* **ASSIGNMENT**
In the data below, find every line with the word "depth" and copy it out.

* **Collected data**
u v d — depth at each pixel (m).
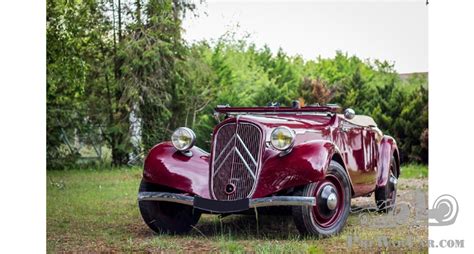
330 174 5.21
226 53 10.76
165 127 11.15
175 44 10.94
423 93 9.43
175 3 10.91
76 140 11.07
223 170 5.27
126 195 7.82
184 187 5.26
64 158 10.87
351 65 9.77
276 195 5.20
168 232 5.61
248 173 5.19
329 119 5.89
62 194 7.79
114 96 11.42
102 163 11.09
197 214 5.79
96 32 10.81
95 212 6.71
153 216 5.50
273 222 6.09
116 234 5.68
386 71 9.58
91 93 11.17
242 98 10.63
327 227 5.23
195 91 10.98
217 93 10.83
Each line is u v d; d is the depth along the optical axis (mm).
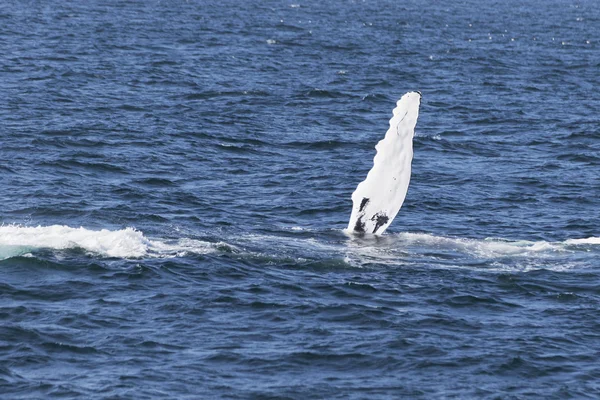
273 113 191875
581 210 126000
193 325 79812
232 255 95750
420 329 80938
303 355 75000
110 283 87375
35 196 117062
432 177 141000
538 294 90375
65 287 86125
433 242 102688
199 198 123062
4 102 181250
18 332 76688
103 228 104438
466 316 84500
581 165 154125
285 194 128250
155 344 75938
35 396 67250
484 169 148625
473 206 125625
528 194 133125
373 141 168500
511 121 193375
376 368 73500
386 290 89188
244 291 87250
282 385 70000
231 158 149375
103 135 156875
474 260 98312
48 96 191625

* **SOLUTION**
u v d — depth at each pixel (m).
Each line is u v d; d is the depth along the optical axis (mm).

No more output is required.